## Показанный отрывок
_ _ _ _
Ядро ореха. Распад ядра
Шрифт:
И последнее. При чем тут ядро ореха? Эта метафора попалась мне как-то в одной старой статье: шелуха слов — ядро смысла. Неожиданно она мелькнула еще раз, у нынешнего поэта: а те, что в сердце не имели бога, раскалывались, как пустой орех… Тогда вспомнилась мне знаменитая статья Писарева…
Впрочем, не все сразу. Остальное станет ясно по ходу чтения.
Я честно пытаюсь заинтриговать читателя.
1. ЖАЖДА ЦЕЛЬНОСТИ
Хороших стихов много, поэта — нет!
О, какие страсти вызвала эта фраза. Впрочем, страстей хватало и так: молодежный диспут был посвящен современному стилю в поэзии. Демонстрировали ударные рифмы. Объясняли ассоциации. Толковали о динамизме и энтузиазме. Все были очень довольны поэзией. Потом прозвучала эта фраза.
_ _ _ _
## Краткое задание A
Чему, согласно отрывку о ядре ореха, был посвящен молодежный диспут?
_ _ _ _
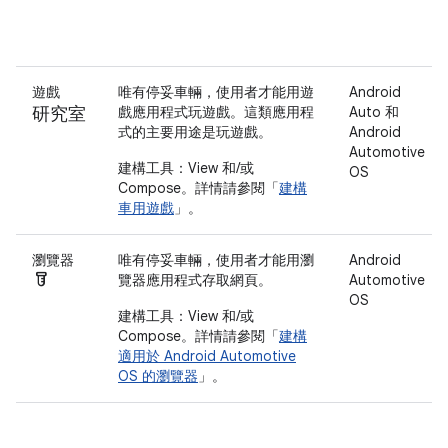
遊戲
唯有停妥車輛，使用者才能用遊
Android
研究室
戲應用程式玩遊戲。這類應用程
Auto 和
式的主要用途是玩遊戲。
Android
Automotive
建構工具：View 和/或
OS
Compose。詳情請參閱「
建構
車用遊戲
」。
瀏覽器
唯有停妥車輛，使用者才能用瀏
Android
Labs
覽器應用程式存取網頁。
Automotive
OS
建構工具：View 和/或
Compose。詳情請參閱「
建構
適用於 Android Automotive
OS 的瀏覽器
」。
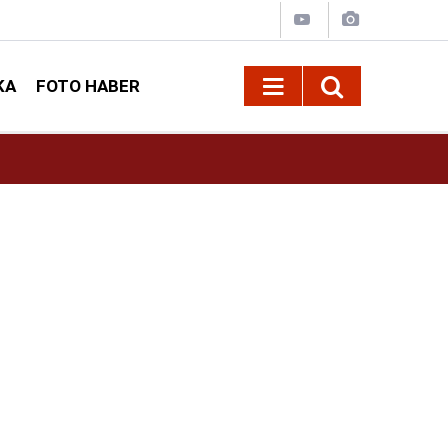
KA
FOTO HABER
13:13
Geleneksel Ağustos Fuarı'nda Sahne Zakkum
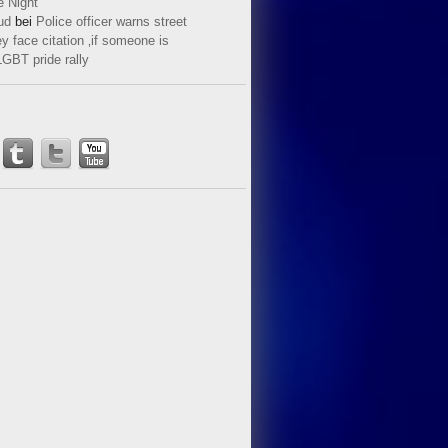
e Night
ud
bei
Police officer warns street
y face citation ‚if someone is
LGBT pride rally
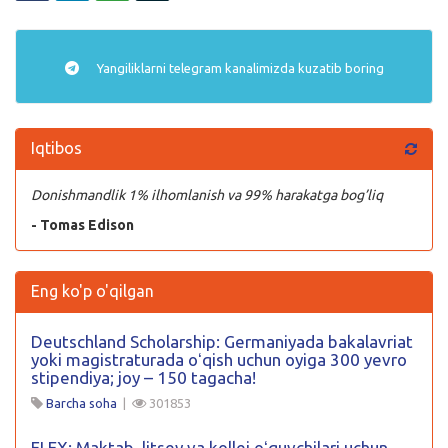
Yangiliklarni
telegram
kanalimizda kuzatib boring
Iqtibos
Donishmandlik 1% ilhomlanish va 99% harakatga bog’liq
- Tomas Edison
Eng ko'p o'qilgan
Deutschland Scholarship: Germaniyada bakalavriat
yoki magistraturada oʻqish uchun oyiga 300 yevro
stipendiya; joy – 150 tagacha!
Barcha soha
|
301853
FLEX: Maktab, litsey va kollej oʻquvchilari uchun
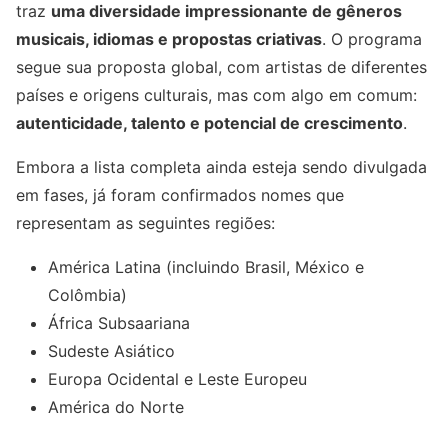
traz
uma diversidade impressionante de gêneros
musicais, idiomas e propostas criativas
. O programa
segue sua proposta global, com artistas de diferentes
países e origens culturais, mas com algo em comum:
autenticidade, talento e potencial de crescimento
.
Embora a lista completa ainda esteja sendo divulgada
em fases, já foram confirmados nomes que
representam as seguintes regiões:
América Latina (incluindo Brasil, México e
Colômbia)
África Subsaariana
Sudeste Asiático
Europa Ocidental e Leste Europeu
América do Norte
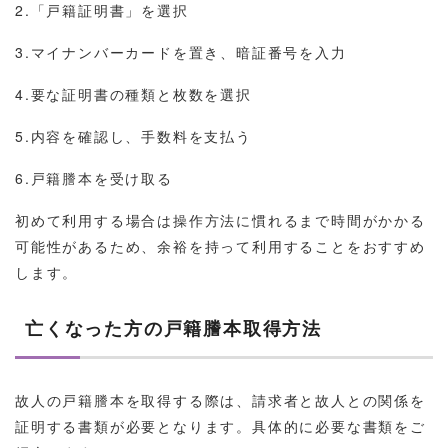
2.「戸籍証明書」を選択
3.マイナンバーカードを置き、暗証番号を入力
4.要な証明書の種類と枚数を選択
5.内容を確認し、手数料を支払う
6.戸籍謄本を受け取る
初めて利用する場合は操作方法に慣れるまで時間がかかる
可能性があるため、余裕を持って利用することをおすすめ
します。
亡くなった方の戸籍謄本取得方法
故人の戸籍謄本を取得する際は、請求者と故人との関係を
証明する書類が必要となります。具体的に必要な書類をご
_ _ _ _
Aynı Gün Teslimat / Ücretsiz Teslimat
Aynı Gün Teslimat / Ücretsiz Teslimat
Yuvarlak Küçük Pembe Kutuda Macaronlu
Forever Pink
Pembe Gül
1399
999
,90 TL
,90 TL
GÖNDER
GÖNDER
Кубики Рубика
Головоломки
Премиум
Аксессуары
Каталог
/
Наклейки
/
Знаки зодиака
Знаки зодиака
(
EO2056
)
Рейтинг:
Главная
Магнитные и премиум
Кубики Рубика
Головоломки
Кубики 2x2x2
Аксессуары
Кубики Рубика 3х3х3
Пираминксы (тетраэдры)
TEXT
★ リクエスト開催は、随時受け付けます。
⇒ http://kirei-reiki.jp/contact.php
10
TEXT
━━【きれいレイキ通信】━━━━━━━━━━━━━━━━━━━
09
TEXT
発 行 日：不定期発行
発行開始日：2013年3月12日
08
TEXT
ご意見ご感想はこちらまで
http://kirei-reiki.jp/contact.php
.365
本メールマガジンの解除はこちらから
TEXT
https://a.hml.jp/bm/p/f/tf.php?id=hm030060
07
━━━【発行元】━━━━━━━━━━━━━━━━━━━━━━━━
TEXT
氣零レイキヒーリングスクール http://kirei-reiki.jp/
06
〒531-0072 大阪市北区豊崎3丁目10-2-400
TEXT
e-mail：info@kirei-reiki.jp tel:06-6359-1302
_ _ _ _
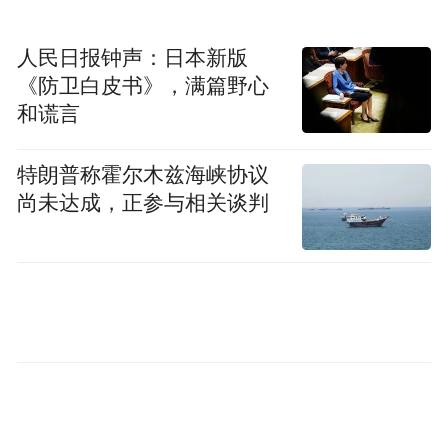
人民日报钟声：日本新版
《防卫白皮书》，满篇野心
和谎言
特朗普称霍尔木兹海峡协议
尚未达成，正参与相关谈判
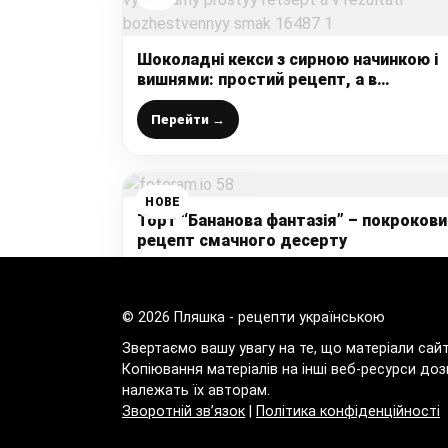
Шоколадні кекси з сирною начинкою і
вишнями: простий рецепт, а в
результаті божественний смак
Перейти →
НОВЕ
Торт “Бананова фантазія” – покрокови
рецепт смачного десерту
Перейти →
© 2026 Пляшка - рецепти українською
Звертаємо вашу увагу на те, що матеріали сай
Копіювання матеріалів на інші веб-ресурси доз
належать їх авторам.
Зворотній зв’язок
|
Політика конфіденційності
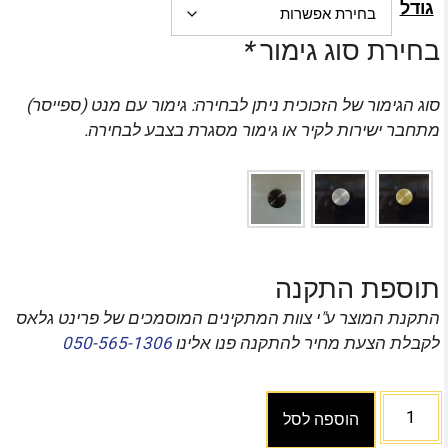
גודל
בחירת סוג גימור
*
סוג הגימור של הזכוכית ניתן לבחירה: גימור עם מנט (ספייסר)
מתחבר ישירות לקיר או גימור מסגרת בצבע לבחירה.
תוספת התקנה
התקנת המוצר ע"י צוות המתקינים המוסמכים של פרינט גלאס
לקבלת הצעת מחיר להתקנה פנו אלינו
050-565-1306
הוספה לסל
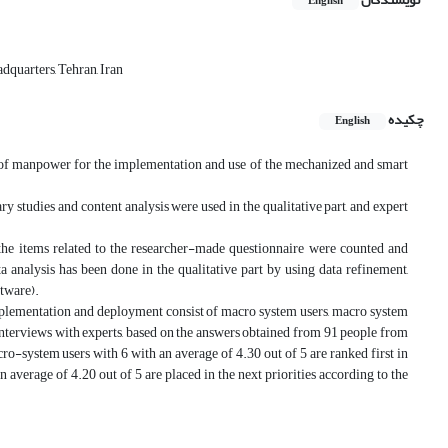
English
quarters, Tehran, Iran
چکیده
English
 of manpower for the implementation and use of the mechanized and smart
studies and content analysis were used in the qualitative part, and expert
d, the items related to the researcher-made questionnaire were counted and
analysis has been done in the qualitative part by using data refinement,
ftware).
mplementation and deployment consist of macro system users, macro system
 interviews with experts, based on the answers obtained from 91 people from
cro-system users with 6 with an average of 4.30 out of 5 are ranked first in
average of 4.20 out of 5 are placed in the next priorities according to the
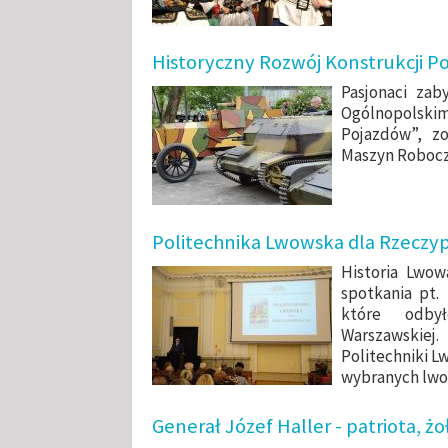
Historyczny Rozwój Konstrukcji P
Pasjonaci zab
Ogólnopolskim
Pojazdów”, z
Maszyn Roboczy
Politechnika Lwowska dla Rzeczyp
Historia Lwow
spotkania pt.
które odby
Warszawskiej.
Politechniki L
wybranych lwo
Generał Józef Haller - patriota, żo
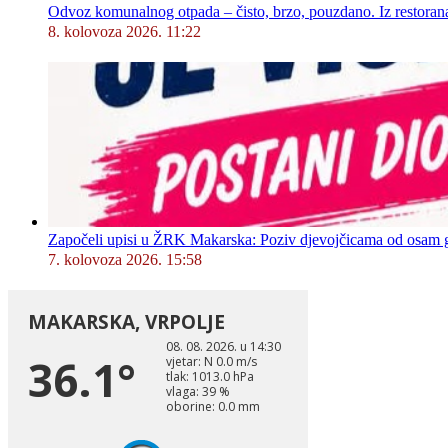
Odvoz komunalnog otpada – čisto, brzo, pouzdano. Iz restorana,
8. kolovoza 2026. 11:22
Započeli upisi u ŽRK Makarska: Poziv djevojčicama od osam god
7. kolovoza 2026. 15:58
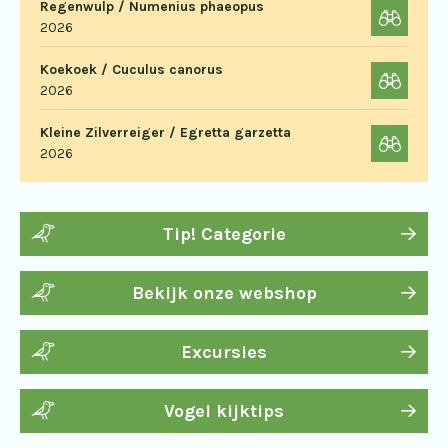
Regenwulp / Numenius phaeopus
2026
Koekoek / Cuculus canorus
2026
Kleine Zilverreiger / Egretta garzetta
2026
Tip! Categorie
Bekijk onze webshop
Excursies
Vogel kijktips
_ _ _ _
## Краткое задание B
Пожалуйста, перепишите дословно строки записей между строкой, содержащей «人民日报钟声：日本新版», и строкой, содержащей «Політика конфіденційності», включая обе. Изображения в ответ не включайте.

## Письменный ответ A
Современному стилю в поэзии.

## Письменный ответ B
人民日报钟声：日本新版
《防卫白皮书》，满篇野心
和谎言
特朗普称霍尔木兹海峡协议
尚未达成，正参与相关谈判
Шоколадні кекси з сирною начинкою і
вишнями: простий рецепт, а в
результаті божественний смак
Перейти →
НОВЕ
Торт “Бананова фантазія” – покрокови
рецепт смачного десерту
Перейти →
© 2026 Пляшка - рецепти українською
Звертаємо вашу увагу на те, що матеріали сай
Копіювання матеріалів на інші веб-ресурси доз
належать їх авторам.
Зворотній зв’язок
|
Політика конфіденційності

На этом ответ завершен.